**Required work**
Reproduce the listing exactly, please, with every line intact.

**Given entries**
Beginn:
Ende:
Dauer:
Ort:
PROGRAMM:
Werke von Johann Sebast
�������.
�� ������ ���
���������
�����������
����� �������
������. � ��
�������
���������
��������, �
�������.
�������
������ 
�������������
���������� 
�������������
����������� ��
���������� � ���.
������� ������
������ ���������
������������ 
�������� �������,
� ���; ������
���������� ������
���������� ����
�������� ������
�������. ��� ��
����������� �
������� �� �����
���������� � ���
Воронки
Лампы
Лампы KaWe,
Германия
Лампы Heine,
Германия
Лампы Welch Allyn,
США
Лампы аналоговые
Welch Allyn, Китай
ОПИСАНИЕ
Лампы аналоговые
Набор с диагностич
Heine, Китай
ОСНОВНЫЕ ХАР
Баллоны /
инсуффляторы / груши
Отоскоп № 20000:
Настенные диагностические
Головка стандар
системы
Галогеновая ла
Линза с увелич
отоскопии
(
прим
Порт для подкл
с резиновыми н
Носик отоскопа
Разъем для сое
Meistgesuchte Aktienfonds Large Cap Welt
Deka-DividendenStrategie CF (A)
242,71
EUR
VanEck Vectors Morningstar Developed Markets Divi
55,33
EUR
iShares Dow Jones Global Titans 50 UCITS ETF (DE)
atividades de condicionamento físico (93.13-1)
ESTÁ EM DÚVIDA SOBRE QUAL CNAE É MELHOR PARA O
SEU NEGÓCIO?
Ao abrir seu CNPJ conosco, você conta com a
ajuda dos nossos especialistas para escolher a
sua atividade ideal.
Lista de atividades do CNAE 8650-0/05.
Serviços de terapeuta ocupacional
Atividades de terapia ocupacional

**Your solution**
Beginn:
Ende:
Dauer:
Ort:
PROGRAMM:
Werke von Johann Sebast
�������.
�� ������ ���
���������
�����������
����� �������
������. � ��
�������
���������
��������, �
�������.
�������
������ 
�������������
���������� 
�������������
����������� ��
���������� � ���.
������� ������
������ ���������
������������ 
�������� �������,
� ���; ������
���������� ������
���������� ����
�������� ������
�������. ��� ��
����������� �
������� �� �����
���������� � ���
Воронки
Лампы
Лампы KaWe,
Германия
Лампы Heine,
Германия
Лампы Welch Allyn,
США
Лампы аналоговые
Welch Allyn, Китай
ОПИСАНИЕ
Лампы аналоговые
Набор с диагностич
Heine, Китай
ОСНОВНЫЕ ХАР
Баллоны /
инсуффляторы / груши
Отоскоп № 20000:
Настенные диагностические
Головка стандар
системы
Галогеновая ла
Линза с увелич
отоскопии
(
прим
Порт для подкл
с резиновыми н
Носик отоскопа
Разъем для сое
Meistgesuchte Aktienfonds Large Cap Welt
Deka-DividendenStrategie CF (A)
242,71
EUR
VanEck Vectors Morningstar Developed Markets Divi
55,33
EUR
iShares Dow Jones Global Titans 50 UCITS ETF (DE)
atividades de condicionamento físico (93.13-1)
ESTÁ EM DÚVIDA SOBRE QUAL CNAE É MELHOR PARA O
SEU NEGÓCIO?
Ao abrir seu CNPJ conosco, você conta com a
ajuda dos nossos especialistas para escolher a
sua atividade ideal.
Lista de atividades do CNAE 8650-0/05.
Serviços de terapeuta ocupacional
Atividades de terapia ocupacional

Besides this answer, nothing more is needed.